- Artist: Getty Granite
- Year: 2013
- Medium: Granite
- Subject: Golden Retriever
- Dimensions: 76 cm × 61 cm × 120 cm (30 in × 24 in × 48 in); 2.5 ft × 4 ft × 2 ft
- Designation: Statue
- Location: The Zoo at Forest Park, Springfield, Massachusetts
- Owner: City of Springfield / Parks Department

= Stone Dog =

Golden retriever statue in Springfield, Massachusetts

Stone Dog II, located outside the Zoo at Forest Park (Springfield, MA). (photo by C. Welz)

Stone Dog II is a granite statue of a golden retriever posed standing guard in front of the Zoo at Forest Park in Springfield, Massachusetts. This 2013 statue, crafted by Getty Granite in Connecticut, replaced the original Stone Dog which went missing from the park in 1987, and continues a tradition with roots in the late 19th century. The present statue is almost identical to the original, measuring about 2.5 feet tall, 4 feet long, and 2 feet wide, and weighing approximately 1,000 pounds.

== History of the Stone Dog ==

The original Stone Dog had a long history in the city, dating back to 1888 or 1889, when it guarded a fountain at the triangle located at the intersection of Mill and Pine Streets between the city's South End, Six Corners, and Forest Park neighborhoods. Even then, neighborhood children were attracted to the dog, and used to play around the fountain and sit on the dog's back. In 1909, when the fountain was removed from the triangle, the dog was moved to Forest Park, near the original Forest Park Zoo. At some point, it was removed from that area, but was found in storage by park superintendent Theodor R. Geisel (father of Theodor S. Geisel, the popular author known as Dr. Seuss). Geisel had the dog placed at a playground near the Paddle Pond, where the swimming pools and hockey rink are now located. When the hockey rink was constructed in 1973, it was moved again, to a location near the Rose Garden, back by the old zoo. The dog continued to be well loved by visitors to the park, and was often photographed with children sitting on its back. In the summer of 1987, when construction began on the new zoo, the dog was moved to a park maintenance yard. While in storage, the dog disappeared.

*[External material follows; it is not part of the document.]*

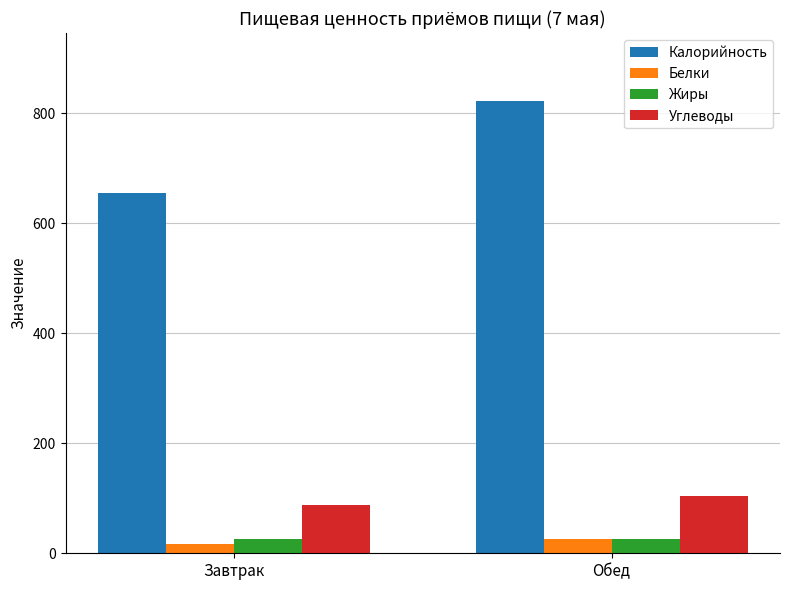

True or false: Углеводы has a value of 103.5 at Обед.

True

== Investigation of the Stone Dogs Disappearance ==

Stone Dog poem from Peggy in the Park written by W.G. Ballantine in 1933. Illustration by A.B. Tufts.

The Stone Dogs absence was noted as early as November 1987, after which the Parks Department reported the theft to the Springfield Police Department, and a larceny investigation was opened. The detective assigned to the case exhausted all leads, and even offered amnesty from larceny charges if the statue were to be returned to the park. A reward was also offered for the return of the dog. Concerned citizens also investigated the loss of the dog. Students from Sumner Avenue Elementary School made picture books and posters appealing for the return of their friend, which they sent to then Mayor Richard Neal. Kevin Welz (a Springfield fire-fighter and lifelong Springfield resident), and Maggie Humbertson (then a city librarian, now the Head of Library and Archives at the Lyman and Merrie Wood Museum of Springfield History) researched the history of the dog, finding countless photographs, and also a poem about the dog in the children's book Peggy in the Park, written in 1933 by William G. Ballantine.

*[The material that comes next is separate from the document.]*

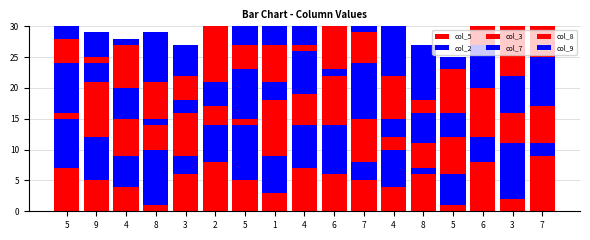

Is it true that col_8 equals 1 at 9?

True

Ballantine was a biblical scholar at Springfield College. While the illustration in the book does not look exactly like the Stone Dog, the book includes references to many other sites in the park, including the zoo and monkey house, so it is reasonable to infer that the poem refers to Forest Park, and the Stone Dog.

Unfortunately, despite pleas for its return, the dog was never found. Welz, who had noticed that the dog was missing while visiting the park with his four-year-old daughter (who asked him “Where’s the doggy?”), was one of the first to inquire about the missing dog. Over the next quarter century, he often returned to the investigation, talking to other Springfield residents, following up with the Parks Department, researching the dog's history at the Springfield Library and Archives, and exploring the park and surrounding neighborhoods in search of the dog. Over the years, other Springfield residents have fondly recalled the Stone Dog, posting photographs and stories on social media, and inquiring as to its whereabouts through social media.

== Stone Dog II ==
In the summer of 2012, Welz decided that the park could not exist without its dog any longer. Collaborating with Parks Director Patrick Sullivan, Welz commissioned a new statue from Getty Granite in Connecticut. The new dog would be almost identical to the original. He submitted a number of pictures of the dog, to help with its recreation. The Parks Department was able to fund the project with money from the Edward and William Walker Trust and the Everett Barney Trust (reportedly including donations made after the disappearance of the original Stone Dog).

In September 2013, Stone Dog II was placed between the Zoo and the park's largest playground. Despite a suggestion to place the dog inside the zoo where it would be protected from theft or vandalism, Welz insisted that the Stone Dog belongs to all of Springfield's residents, and should be accessible to all park visitors. In the years since, a new generation of Springfield children have befriended the dog, and it is not uncommon to see them sitting on his back.